Ce que M. Jurieu avait dit sur la prétendue cabale de Genève lui attira l’indignation et le mépris de toute cette ville. Voici ce qu’un des syndics écrivit là-dessus à un de ses amis en Hollande [2] : Je vous dirai, monsieur, que l’on a été scandalisé en ce pays de la manière d’écrire de M. Jurieu, et qu’il s’est perdu de réputation parmi tout ce qu’il y a d’honnêtes gens et de bon sens. On ne peut concevoir ce qui l’a obligé d’écrire comme il l’a fait contre cette ville. Ce qu’il en a dit est absolument faux et inventé à plaisir. Tout ce qu’il y a de vrai est qu’un nommé Goudet, marchand, s’est voulu mêler d’écrire certains projets de paix, etc. Voici encore l’extrait d’une lettre écrite par un particulier [3] : « Il n’est pas possible, dit-il, que l’on ne regarde avec indignation un homme qui, toujours plein d’un noir venin, mord sans discernement tout ce qui se rencontre à son passage et amis et ennemis, jusques aux états même.
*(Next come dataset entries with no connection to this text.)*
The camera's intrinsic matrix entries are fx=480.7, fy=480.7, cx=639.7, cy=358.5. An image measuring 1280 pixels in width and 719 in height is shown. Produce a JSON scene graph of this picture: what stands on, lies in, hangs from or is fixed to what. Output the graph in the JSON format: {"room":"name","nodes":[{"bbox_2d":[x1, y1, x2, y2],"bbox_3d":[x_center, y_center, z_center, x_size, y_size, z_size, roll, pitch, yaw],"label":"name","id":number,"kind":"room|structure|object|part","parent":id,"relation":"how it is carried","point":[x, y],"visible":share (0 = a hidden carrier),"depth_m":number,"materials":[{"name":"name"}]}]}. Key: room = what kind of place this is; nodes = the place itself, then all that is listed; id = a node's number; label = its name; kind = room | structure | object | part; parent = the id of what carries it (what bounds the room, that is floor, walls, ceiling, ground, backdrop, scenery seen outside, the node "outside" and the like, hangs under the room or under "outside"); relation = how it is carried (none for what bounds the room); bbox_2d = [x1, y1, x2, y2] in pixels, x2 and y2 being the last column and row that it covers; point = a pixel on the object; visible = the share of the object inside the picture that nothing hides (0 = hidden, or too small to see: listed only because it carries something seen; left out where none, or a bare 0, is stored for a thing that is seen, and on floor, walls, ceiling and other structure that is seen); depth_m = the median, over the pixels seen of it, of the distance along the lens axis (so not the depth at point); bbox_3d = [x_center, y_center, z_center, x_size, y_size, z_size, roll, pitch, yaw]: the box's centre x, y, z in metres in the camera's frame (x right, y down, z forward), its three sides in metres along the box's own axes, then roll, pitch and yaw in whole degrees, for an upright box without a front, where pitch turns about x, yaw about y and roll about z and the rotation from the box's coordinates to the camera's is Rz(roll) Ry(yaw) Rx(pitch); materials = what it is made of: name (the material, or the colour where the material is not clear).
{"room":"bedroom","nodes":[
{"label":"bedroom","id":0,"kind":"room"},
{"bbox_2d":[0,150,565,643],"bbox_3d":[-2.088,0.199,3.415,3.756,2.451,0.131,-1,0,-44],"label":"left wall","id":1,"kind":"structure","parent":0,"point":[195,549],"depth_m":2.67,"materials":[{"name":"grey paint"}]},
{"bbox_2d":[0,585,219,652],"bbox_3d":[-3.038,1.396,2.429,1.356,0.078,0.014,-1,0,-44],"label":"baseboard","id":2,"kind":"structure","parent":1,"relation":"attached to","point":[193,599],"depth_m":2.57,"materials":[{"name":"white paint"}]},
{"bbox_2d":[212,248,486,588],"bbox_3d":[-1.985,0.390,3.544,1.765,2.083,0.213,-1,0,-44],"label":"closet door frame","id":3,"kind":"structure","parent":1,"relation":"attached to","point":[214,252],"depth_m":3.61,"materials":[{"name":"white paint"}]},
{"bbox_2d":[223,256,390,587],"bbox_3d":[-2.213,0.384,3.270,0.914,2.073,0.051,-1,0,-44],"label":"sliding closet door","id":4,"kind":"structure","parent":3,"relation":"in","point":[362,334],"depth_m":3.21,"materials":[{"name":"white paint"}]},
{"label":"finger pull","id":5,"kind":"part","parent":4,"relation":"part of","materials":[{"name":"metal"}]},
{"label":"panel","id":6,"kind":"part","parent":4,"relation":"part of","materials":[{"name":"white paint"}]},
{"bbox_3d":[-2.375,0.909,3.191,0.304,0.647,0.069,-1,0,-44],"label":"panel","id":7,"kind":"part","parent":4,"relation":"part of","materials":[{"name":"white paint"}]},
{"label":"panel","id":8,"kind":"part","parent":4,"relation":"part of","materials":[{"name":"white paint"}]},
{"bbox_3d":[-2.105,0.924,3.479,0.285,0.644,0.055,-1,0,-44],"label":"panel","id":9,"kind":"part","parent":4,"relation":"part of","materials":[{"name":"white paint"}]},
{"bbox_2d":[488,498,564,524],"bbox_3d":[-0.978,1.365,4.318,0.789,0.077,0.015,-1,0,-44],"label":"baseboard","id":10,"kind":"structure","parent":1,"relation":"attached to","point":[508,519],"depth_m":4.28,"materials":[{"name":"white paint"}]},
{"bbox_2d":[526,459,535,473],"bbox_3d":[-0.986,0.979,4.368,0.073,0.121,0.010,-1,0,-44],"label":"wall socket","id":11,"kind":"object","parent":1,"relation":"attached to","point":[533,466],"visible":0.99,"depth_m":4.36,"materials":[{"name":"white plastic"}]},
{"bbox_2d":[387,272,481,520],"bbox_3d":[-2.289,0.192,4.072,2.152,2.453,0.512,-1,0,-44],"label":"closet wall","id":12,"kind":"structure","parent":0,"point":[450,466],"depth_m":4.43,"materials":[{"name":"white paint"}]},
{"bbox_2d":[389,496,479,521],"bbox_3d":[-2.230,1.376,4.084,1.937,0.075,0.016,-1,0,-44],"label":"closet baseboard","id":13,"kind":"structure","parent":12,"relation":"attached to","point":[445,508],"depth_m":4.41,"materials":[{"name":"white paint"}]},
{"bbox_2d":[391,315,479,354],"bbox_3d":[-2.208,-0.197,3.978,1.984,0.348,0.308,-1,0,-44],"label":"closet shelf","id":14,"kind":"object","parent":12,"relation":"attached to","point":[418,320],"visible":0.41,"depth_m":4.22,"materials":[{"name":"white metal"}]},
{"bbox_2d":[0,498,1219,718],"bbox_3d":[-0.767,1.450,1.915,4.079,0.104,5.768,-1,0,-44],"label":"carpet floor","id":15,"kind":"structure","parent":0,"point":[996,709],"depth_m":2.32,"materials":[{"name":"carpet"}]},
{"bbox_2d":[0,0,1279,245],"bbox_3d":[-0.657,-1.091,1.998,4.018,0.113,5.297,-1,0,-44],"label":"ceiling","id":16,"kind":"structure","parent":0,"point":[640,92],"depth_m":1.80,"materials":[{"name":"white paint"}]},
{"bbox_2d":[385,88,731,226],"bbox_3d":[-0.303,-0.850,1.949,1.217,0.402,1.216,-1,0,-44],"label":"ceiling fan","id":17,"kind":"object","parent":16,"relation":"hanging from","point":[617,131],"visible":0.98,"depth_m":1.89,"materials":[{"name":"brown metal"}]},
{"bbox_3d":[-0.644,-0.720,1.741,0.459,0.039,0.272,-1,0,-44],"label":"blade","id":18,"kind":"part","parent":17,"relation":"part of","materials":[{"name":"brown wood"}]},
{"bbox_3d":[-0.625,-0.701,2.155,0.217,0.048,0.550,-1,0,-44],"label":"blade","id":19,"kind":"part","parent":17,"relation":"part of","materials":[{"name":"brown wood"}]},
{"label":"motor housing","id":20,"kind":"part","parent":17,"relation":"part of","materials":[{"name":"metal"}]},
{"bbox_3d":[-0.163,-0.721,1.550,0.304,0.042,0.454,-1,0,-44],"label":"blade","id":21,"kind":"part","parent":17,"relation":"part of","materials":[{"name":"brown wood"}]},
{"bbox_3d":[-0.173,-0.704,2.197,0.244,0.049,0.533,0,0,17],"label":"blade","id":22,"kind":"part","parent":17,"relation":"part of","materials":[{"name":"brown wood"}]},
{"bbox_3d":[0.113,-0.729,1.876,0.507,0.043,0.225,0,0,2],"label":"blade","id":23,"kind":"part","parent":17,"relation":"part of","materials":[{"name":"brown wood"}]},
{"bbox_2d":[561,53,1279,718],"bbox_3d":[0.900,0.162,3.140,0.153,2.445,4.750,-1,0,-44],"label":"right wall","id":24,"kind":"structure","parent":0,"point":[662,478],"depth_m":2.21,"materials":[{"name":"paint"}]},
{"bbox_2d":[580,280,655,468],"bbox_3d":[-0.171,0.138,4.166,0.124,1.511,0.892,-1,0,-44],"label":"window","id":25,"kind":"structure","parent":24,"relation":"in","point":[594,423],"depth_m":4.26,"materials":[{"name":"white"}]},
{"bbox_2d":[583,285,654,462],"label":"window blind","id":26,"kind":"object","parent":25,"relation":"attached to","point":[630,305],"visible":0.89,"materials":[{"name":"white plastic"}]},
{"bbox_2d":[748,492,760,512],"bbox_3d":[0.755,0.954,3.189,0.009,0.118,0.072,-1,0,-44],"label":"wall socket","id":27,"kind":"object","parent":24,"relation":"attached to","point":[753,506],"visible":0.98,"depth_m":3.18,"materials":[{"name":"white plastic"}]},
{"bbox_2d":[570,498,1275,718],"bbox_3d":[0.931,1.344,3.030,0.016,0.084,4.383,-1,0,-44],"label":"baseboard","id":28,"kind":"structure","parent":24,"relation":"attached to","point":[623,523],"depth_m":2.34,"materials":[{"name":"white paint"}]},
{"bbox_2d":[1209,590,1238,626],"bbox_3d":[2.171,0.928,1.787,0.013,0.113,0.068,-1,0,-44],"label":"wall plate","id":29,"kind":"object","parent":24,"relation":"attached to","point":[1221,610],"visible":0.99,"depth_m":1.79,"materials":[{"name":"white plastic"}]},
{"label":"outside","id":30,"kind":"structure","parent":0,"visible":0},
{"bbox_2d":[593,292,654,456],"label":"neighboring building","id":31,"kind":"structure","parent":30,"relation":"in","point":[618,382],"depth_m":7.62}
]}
Que lui a fait le magistrat de Genève, pour tâcher comme il fait de le brouiller avec son peuple et de le mettre mal auprès de tous les protestans et des confédérés ? Mais tout ce que je puis vous dire sur cela, monsieur, c’est qu’on a regardé ici ses calomnies avec un profond mépris. »
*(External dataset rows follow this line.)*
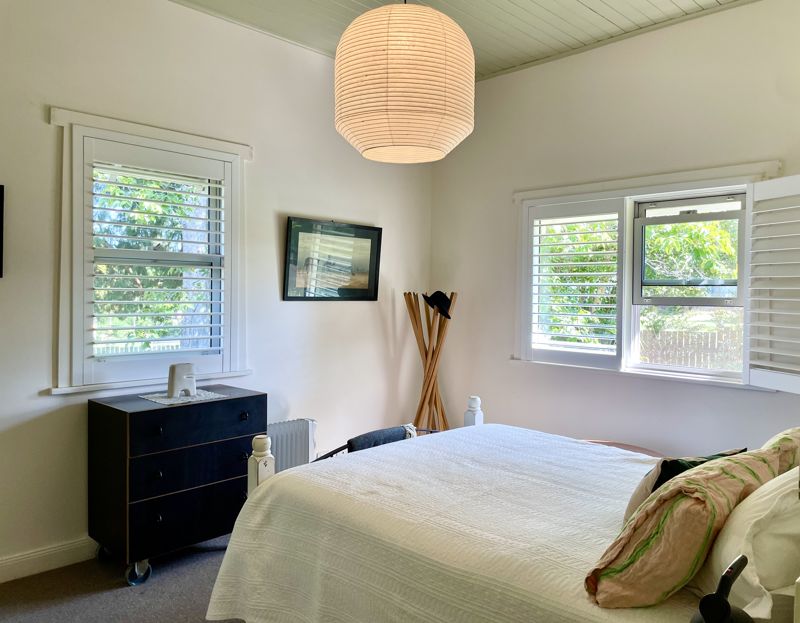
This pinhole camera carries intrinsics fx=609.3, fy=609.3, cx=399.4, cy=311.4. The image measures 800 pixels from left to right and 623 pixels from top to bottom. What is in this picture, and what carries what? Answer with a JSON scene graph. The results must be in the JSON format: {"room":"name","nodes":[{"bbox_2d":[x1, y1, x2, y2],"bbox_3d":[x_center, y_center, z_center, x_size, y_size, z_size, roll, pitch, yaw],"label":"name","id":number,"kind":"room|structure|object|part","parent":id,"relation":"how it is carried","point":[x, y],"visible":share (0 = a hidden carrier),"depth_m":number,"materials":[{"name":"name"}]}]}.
{"room":"bedroom","nodes":[
{"label":"bedroom","id":0,"kind":"room"},
{"bbox_2d":[0,539,246,622],"bbox_3d":[-0.044,1.345,1.834,4.067,0.106,4.440,2,2,44],"label":"floor","id":1,"kind":"structure","parent":0,"point":[128,593],"depth_m":2.72,"materials":[{"name":"grey carpet"}]},
{"bbox_2d":[87,384,266,586],"bbox_3d":[-1.104,0.847,3.093,0.454,0.806,0.753,2,2,44],"label":"chest of drawers","id":2,"kind":"object","parent":1,"relation":"on","point":[237,398],"visible":0.91,"depth_m":2.88,"materials":[{"name":"black"}]},
{"bbox_3d":[-1.213,1.198,2.833,0.094,0.112,0.092,2,2,44],"label":"caster wheel","id":3,"kind":"part","parent":2,"relation":"part of","materials":[{"name":"silver metal"}]},
{"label":"knob","id":4,"kind":"part","parent":2,"relation":"part of","materials":[{"name":"black metal"}]},
{"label":"knob","id":5,"kind":"part","parent":2,"relation":"part of","materials":[{"name":"black metal"}]},
{"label":"knob","id":6,"kind":"part","parent":2,"relation":"part of","materials":[{"name":"black metal"}]},
{"bbox_2d":[138,390,228,405],"bbox_3d":[-1.106,0.435,3.121,0.292,0.004,0.361,2,2,44],"label":"doily","id":7,"kind":"object","parent":2,"relation":"on","point":[161,402],"visible":0.78,"depth_m":3.07,"materials":[{"name":"white fabric"}]},
{"bbox_2d":[167,363,196,397],"bbox_3d":[-1.127,0.353,3.155,0.105,0.168,0.147,2,2,44],"label":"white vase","id":8,"kind":"object","parent":7,"relation":"on","point":[191,388],"visible":1,"depth_m":3.12,"materials":[{"name":"white"}]},
{"bbox_3d":[-0.970,0.961,2.953,0.040,0.200,0.583,2,2,44],"label":"drawer","id":9,"kind":"part","parent":2,"relation":"part of","materials":[{"name":"black"}]},
{"bbox_3d":[-0.964,0.739,2.962,0.038,0.180,0.586,2,2,44],"label":"drawer","id":10,"kind":"part","parent":2,"relation":"part of","materials":[{"name":"black wood"}]},
{"bbox_3d":[-0.954,0.535,2.949,0.034,0.160,0.602,2,2,44],"label":"drawer","id":11,"kind":"part","parent":2,"relation":"part of","materials":[{"name":"black wood"}]},
{"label":"knob","id":12,"kind":"part","parent":2,"relation":"part of","materials":[{"name":"black metal"}]},
{"bbox_2d":[267,418,316,471],"bbox_3d":[-0.847,0.923,3.557,0.113,0.506,0.859,2,2,44],"label":"radiator","id":13,"kind":"object","parent":1,"relation":"on","point":[294,440],"visible":0.45,"depth_m":3.66,"materials":[{"name":"white metal"}]},
{"bbox_2d":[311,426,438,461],"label":"chair","id":14,"kind":"object","parent":1,"relation":"on","point":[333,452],"visible":0.15,"depth_m":3.09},
{"bbox_2d":[345,425,414,451],"bbox_3d":[-0.109,0.743,3.231,0.175,0.236,0.417,2,2,44],"label":"dark blanket","id":15,"kind":"object","parent":14,"relation":"on","point":[382,434],"visible":0.48,"depth_m":3.17,"materials":[{"name":"fabric"}]},
{"bbox_2d":[404,291,455,434],"bbox_3d":[0.224,0.540,4.361,0.383,1.386,0.380,2,2,44],"label":"coat rack","id":16,"kind":"object","parent":1,"relation":"on","point":[428,370],"visible":0.79,"depth_m":4.33,"materials":[{"name":"brown wood"}]},
{"bbox_2d":[421,291,452,318],"bbox_3d":[0.268,-0.056,4.361,0.227,0.186,0.203,2,2,44],"label":"black hat","id":17,"kind":"object","parent":16,"relation":"hanging from","point":[442,294],"visible":0.94,"depth_m":4.32,"materials":[{"name":"black fabric"}]},
{"bbox_2d":[206,398,799,622],"bbox_3d":[0.575,0.697,2.113,2.187,1.180,1.580,2,2,44],"label":"bed","id":18,"kind":"object","parent":1,"relation":"on","point":[263,457],"visible":0.8,"depth_m":1.97,"materials":[{"name":"wood"}]},
{"bbox_2d":[205,423,709,622],"bbox_3d":[0.445,0.904,2.211,1.858,0.545,1.503,2,2,44],"label":"bedspread","id":19,"kind":"object","parent":18,"relation":"on","point":[563,554],"visible":0.71,"depth_m":2.02,"materials":[{"name":"white fabric"}]},
{"bbox_2d":[584,448,779,608],"bbox_3d":[0.742,0.531,1.579,0.301,0.336,0.623,2,2,44],"label":"floral cushion","id":20,"kind":"object","parent":19,"relation":"on","point":[678,486],"visible":0.94,"depth_m":1.42,"materials":[{"name":"fabric"}]},
{"bbox_2d":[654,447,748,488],"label":"pillow","id":21,"kind":"object","parent":19,"relation":"on","point":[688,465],"visible":0.19,"depth_m":1.87,"materials":[{"name":"green fabric"}]},
{"bbox_2d":[691,555,752,622],"bbox_3d":[0.618,0.772,1.106,0.234,0.639,0.252,2,2,44],"label":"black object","id":22,"kind":"object","parent":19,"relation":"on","point":[729,610],"visible":0.99,"depth_m":1.09,"materials":[{"name":"black plastic"}]},
{"bbox_2d":[692,465,799,619],"bbox_3d":[0.993,0.536,1.569,0.307,0.365,0.649,2,2,44],"label":"white pillow","id":23,"kind":"object","parent":18,"relation":"on","point":[725,548],"visible":0.83,"depth_m":1.38,"materials":[{"name":"white fabric"}]},
{"bbox_2d":[759,427,799,475],"bbox_3d":[1.323,0.499,1.985,0.312,0.316,0.631,2,2,44],"label":"floral pillow","id":24,"kind":"object","parent":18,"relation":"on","point":[794,434],"visible":0.31,"depth_m":1.87,"materials":[{"name":"beige fabric"}]},
{"bbox_2d":[582,439,663,456],"bbox_3d":[1.186,1.013,3.415,0.692,0.448,0.535,2,2,44],"label":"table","id":25,"kind":"object","parent":1,"relation":"on","point":[628,445],"visible":0.11,"depth_m":3.53,"materials":[{"name":"brown wood"}]},
{"bbox_2d":[0,0,434,576],"bbox_3d":[-1.372,-0.235,3.249,0.179,2.979,4.725,2,2,44],"label":"left wall","id":26,"kind":"structure","parent":0,"point":[290,205],"depth_m":3.42,"materials":[{"name":"white paint"}]},
{"bbox_2d":[0,184,3,278],"bbox_3d":[-1.961,-0.362,2.572,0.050,0.414,0.508,2,2,44],"label":"picture frame","id":27,"kind":"object","parent":26,"relation":"attached to","point":[0,217],"visible":0.99,"depth_m":2.73,"materials":[{"name":"black"}]},
{"bbox_2d":[0,537,97,583],"bbox_3d":[-1.530,1.178,3.067,0.018,0.114,4.240,2,2,44],"label":"baseboard","id":28,"kind":"structure","parent":26,"relation":"attached to","point":[62,549],"depth_m":2.90,"materials":[{"name":"white paint"}]},
{"bbox_2d":[50,107,252,394],"bbox_3d":[-1.322,-0.279,3.312,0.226,1.412,1.060,2,2,44],"label":"left window","id":29,"kind":"structure","parent":26,"relation":"in","point":[79,115],"depth_m":3.19,"materials":[{"name":"white paint"}]},
{"bbox_2d":[77,136,234,383],"bbox_3d":[-1.284,-0.265,3.269,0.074,1.188,0.759,2,2,44],"label":"left shutter","id":30,"kind":"object","parent":29,"relation":"attached to","point":[207,185],"visible":0.94,"depth_m":3.22,"materials":[{"name":"white"}]},
{"bbox_2d":[283,217,382,301],"bbox_3d":[-0.430,-0.338,4.091,0.031,0.531,0.780,2,2,44],"label":"framed picture","id":31,"kind":"object","parent":26,"relation":"attached to","point":[367,237],"visible":0.99,"depth_m":4.06,"materials":[{"name":"black"}]},
{"bbox_2d":[171,0,755,80],"bbox_3d":[0.037,-1.691,1.854,3.901,0.127,4.623,2,2,44],"label":"ceiling","id":32,"kind":"structure","parent":0,"point":[522,2],"depth_m":3.51,"materials":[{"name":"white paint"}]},
{"bbox_2d":[335,0,473,163],"bbox_3d":[0.017,-1.076,2.105,0.499,1.102,0.500,2,2,44],"label":"pendant lamp","id":33,"kind":"object","parent":32,"relation":"hanging from","point":[403,79],"visible":0.99,"depth_m":1.91,"materials":[{"name":"beige paper"}]},
{"bbox_2d":[428,0,799,456],"bbox_3d":[1.597,-0.196,3.566,3.858,3.020,0.182,2,2,44],"label":"right wall","id":34,"kind":"structure","parent":0,"point":[533,69],"depth_m":3.75,"materials":[{"name":"white paint"}]},
{"bbox_2d":[513,159,781,388],"bbox_3d":[1.443,-0.182,3.695,1.612,1.264,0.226,2,2,44],"label":"right window","id":35,"kind":"structure","parent":34,"relation":"in","point":[708,188],"depth_m":3.68,"materials":[{"name":"white"}]},
{"bbox_2d":[522,194,624,369],"bbox_3d":[1.129,-0.187,3.954,0.666,1.023,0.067,2,2,44],"label":"window shutter","id":36,"kind":"object","parent":35,"relation":"attached to","point":[531,313],"visible":0.94,"depth_m":3.92,"materials":[{"name":"white paint"}]},
{"bbox_2d":[746,173,799,391],"bbox_3d":[1.960,-0.144,2.886,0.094,1.047,0.686,0,2,-20],"label":"right shutter","id":37,"kind":"object","parent":35,"relation":"attached to","point":[766,287],"visible":0.96,"depth_m":3.04,"materials":[{"name":"white"}]},
{"label":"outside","id":38,"kind":"structure","parent":0,"visible":0},
{"label":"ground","id":39,"kind":"structure","parent":38,"visible":0},
{"bbox_2d":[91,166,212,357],"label":"tree","id":40,"kind":"object","parent":39,"relation":"on","point":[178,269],"visible":0.38,"materials":[{"name":"green plant"}]},
{"bbox_2d":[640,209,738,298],"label":"tree","id":41,"kind":"object","parent":39,"relation":"on","point":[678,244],"visible":0.27,"depth_m":8.48,"materials":[{"name":"green plant"}]},
{"bbox_2d":[640,325,743,369],"bbox_3d":[5.069,0.835,9.394,4.104,1.178,0.097,2,2,44],"label":"fence","id":42,"kind":"object","parent":39,"relation":"on","point":[671,355],"visible":0.31,"depth_m":9.72,"materials":[{"name":"brown wood"}]}
]}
M. Minutoli écrivit à M. Jurieu une lettre très-forte sur le même sujet. Je ne sais, dit-il [4], si nos conseils et tant de personnes importantes, si indignement traitées sur un point qui intéresse aussi avant leur conscience et leur honneur, ne chercheront point à vous donner toutes les plus mortifiantes preuves de leur juste ressentiment ; mais je sais très-bien qu’il faudrait que j’eusse oublié toutes les règles de la justice, si je ne me mettais pas aux champs en faveur de M. Bayle ; qui, par l’aventure que je vous dirai, tient uniquement de moi pour ce fait, ce dont il vous plaît de lui faire un si grand crime. Il faisait ensuite un détail de tout ce qui s’était passé entre M. Bayle et lui, au sujet du Projet de paix, détail qui était parfaitement conforme au narré que M. Bayle en avait donné dans sa Cabale chimérique, et que j’ai rapporté ci-dessus. Il reprochait à M. Jurieu de ce que, sur des conjectures frivoles, il l’avait placé aussi-bien que M. Bayle dans sa prétendue cabale. En conscience, voudriez-vous bien, lui disait-il, que sur quelques

  1. Chimère démontrée, p. 4.
  2. Ibid., préf., p. xxxv, xxxvj.
  3. Ibid., p. xxxvj, xxxvij.
  4. Lettre de M. Minutoli à M. Jurieu, du 19 au 29 de mai 1691 ; dans la Chimère démontrée, etc., p. 189, 190.